→ **TASK ITEM**: Rewrite the listing below, substituting "dish" for "plate" and changing nothing else. Leave the pictures out of your answer.

→ **INFORMATION**:
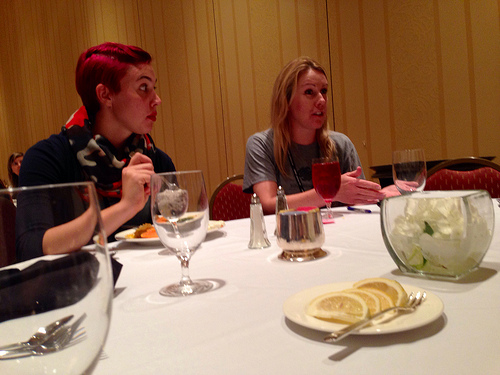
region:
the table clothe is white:
[143, 332, 308, 374]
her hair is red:
[62, 33, 164, 77]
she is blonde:
[223, 55, 385, 211]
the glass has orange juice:
[302, 142, 364, 210]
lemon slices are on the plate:
[280, 258, 475, 352]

→ **COMPLETED TASK**:
region:
the table clothe is white:
[143, 332, 308, 374]
her hair is red:
[62, 33, 164, 77]
she is blonde:
[223, 55, 385, 211]
the glass has orange juice:
[302, 142, 364, 210]
lemon slices are on the dish:
[280, 258, 475, 352]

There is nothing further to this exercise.